Jörg Sasse - Texte
[ Start ]
[ Texte ]

Jörg Sasse - File Transfer

Press release for the show at Gallery of contemporary art and architecture / house of art, České Budějovice (Budweis)

Jörg Sasse, one of the key figures of the well-known Dusseldorf School of Photography, is an artist who since the 1990s has traced systematically and in an original manner the various attributes of the synthesised digital image, and also the question of how the photographic image in turn forms our own perception of the world. Throughout his body of work he has continuously pointed out the arbitrary and non-transparent qualities of our visual memory and its photographic support system, in order to create a kind of personal parallel universe within photography, one which is free of concrete detail, existing solely in the form of visual ideas.
Sasse’s exhibition at the House of Art in Ceské Budejovice is concentrated on his emblematic cycle Tableaus, in which the artist has created since 1993, through a complicated appropriation, combination and postproduction of images, his own fictional and archetypal scenes. The exhibition, prepared by Jörg Sasse specifically for the House of Art, is the first solo presentation of this exceptional German artist in the Czech Republic.
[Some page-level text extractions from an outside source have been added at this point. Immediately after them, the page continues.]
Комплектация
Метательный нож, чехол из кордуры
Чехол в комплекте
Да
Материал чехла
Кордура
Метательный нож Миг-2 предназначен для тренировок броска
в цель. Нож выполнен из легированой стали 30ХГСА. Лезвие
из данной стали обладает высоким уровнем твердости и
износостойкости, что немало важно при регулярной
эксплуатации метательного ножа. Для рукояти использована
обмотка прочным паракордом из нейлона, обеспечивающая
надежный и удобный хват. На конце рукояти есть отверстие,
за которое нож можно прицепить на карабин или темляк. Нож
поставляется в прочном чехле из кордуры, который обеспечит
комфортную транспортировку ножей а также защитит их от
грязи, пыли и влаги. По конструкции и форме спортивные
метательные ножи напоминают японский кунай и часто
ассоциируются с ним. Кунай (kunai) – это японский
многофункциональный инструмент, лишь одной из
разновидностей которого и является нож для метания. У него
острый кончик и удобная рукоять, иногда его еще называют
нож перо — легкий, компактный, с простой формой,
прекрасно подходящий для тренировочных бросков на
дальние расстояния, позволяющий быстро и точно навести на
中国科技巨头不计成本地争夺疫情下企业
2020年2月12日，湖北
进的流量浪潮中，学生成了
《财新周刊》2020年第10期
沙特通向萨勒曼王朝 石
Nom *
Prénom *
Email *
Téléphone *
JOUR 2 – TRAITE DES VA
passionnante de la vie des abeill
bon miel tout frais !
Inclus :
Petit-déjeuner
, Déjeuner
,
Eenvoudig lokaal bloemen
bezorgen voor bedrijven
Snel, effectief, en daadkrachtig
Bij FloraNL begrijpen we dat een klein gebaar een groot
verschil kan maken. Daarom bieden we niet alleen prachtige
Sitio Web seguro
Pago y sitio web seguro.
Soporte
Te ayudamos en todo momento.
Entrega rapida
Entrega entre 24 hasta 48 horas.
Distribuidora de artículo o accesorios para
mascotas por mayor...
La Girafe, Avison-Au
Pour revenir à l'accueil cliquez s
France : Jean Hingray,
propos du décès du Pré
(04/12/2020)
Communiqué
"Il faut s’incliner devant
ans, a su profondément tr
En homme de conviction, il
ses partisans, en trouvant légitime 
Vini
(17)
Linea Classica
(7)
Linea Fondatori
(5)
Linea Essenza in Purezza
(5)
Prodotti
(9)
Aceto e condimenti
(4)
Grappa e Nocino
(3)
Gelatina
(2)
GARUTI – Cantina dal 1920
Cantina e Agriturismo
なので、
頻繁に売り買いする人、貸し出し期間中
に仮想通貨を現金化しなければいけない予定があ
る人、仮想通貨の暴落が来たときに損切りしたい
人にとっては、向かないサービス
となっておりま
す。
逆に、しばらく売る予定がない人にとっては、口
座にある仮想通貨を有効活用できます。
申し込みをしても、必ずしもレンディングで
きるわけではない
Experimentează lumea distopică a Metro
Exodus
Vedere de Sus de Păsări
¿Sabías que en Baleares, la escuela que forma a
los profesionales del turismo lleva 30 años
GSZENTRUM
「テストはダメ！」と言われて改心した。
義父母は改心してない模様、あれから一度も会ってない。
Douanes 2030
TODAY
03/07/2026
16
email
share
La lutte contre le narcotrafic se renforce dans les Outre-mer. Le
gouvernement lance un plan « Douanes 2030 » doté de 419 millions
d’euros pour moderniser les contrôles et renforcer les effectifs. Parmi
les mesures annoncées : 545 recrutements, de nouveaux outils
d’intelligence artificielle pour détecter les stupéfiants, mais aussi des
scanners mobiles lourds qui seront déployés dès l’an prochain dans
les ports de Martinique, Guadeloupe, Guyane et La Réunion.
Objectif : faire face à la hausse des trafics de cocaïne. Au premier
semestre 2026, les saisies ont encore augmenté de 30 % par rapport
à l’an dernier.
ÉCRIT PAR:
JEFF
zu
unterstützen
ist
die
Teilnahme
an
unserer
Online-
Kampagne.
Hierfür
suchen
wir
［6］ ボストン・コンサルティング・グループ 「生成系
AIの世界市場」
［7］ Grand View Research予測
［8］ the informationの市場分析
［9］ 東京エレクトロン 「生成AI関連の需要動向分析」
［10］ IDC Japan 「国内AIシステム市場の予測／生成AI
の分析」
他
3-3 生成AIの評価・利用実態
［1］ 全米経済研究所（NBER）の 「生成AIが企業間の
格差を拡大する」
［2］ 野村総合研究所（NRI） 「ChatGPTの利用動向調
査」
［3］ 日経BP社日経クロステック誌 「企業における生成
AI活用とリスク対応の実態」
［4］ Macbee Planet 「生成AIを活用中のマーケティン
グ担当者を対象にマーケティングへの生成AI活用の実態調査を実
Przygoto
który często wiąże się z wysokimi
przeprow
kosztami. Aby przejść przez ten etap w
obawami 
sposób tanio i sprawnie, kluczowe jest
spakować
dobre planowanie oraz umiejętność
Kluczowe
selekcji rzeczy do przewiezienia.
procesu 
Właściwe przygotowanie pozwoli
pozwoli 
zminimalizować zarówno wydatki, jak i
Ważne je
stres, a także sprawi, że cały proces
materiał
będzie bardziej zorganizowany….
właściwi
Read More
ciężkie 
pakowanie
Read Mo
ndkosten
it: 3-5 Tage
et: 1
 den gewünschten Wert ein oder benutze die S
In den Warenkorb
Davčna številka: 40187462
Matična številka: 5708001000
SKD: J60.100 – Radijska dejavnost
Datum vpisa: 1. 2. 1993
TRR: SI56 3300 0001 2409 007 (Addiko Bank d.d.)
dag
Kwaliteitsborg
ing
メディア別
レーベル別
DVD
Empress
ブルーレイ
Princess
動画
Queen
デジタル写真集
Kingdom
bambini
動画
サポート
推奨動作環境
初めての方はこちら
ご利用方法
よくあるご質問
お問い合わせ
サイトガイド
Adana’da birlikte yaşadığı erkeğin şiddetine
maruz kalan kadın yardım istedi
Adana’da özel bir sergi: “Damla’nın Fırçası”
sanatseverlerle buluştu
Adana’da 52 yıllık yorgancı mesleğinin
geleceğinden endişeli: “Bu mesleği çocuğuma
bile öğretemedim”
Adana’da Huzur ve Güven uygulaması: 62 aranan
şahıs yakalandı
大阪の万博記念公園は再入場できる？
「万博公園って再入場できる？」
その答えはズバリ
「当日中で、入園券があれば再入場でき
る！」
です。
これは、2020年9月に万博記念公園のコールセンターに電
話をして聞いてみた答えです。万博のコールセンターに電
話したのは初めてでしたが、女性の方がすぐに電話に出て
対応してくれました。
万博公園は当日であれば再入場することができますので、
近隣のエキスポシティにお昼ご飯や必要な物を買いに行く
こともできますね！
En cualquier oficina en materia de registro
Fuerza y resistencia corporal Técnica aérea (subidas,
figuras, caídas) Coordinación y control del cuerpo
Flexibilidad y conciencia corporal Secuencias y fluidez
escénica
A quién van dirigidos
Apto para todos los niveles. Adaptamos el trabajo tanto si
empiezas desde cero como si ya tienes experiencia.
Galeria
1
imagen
All photography is some kind of transformation. If you want to do it or if you do not want to do it, it is. J. S.

Jörg Sasse (* 1962, Bad Salzuflen, Germany) studied photography at the Staatliche Kunstakademie Düsseldorf (Dusseldorf Art Academy) from 1982 to 1987, as a Master’s student in the studio of Bernd and Hilla Becher. Already in his series from the 1980s, Sasse began to catalogue what he himself terms “Alltäglichkeit”, which can be translated as ordinariness or commonplaceness. Details of interiors, public spaces and shop windows place the focus on temporality and transiency, of both marginal cultural imprints as well as photography as a whole. This interest of Sasse’s, in a different form, also made him a zealous collector: he would buy up entire photo archives, from a variety of sources, for later use and categorization. This is how the transformation and categorization of archives became the basis for all of his subsequent work. In 1993, using only the primitive tools provided by the unsophisticated image editors of the time, Sasse produced his first synthetic digital pictures, which he called Tableaus. He began to digitalize anything and everything that caught his fancy from among his collected photo archives, and even his own photographs. After a lengthy and repetitive analysis, he subjected these individual pictures to gradual colour and perspective transformation and cropping. He then used the most interesting results as the constituent elements for synthesized images that lack most spatiotemporal markers, in order to better reflect more general ideas and schemes. The creative process used by Sasse is in opposition to that of classical photography – it is an arduous synthesis through which he constructs each Tableau in detail over a lengthy period of time. While most digitally manipulated photography attempt to improve the image, Sasse strives to achieve the absolute opposite: to confuse the viewer in regard to the demarcation between reality and fiction. All of Sasse’s Tableaus are deliberately referenced only by number; nevertheless, on his website they are meticulously divided into various, mutually overlapping thematic categories. The final appearance of the large-format prints brings the idea of narcotic “proto-pictures” to an impressive phantasmic perfection, difficult to reproduce in print.
Starting from 2004 Sasse began to exhibit even the elementary singular studies for possible future works – his so-called Skizzen (Sketches). These also constitute the source material for his other project, entitled Speicher (Storeroom), which from a different perspective also demonstrates his long-term interest in the categorization of imagery and image databases, displayed for the first time at the Musée d’Art Moderne de la Ville de Paris in 2008 (although in reference to his work “Speicher” translates as storage space, in German the word contains all of the following meanings: granary, storage, collection, and also the notion of computer memory). The total of 29 framed photographs from the series Speicher cannot be seen in their entirety; the visiting viewer can only ask the gallery assistants to display a unique assembly of selected pieces on a designated wall, using a given complex key that combines subject and taste criteria. Sasse personally tested the suitability or unsuitability of tens of thousands of combinations of individual photographs, which he then transformed into an extensive accompanying handbook. Having thus entered the gallery, visitors encounter an object that partly resembles a minimalist sculpture and partly an antiquated mainframe computer, which contains the analogue database through which Sasse has laboriously encoded his own imagery and imagination.
Across his entire oeuvre Jörg Sasse is more than a photographer, an obsessive archivist and a constructor of images engaged in the creation of his own parallel pictorial cosmos. In his own way, he takes the Becheresque quasi-scientific “unconcerned” approach and develops it to address wider and more general implications: he integrates automated (though always necessarily controlled) categorizations for labelling our visual sub-consciousness, for the psychoanalysis of the unavoidably photographic existence of the present.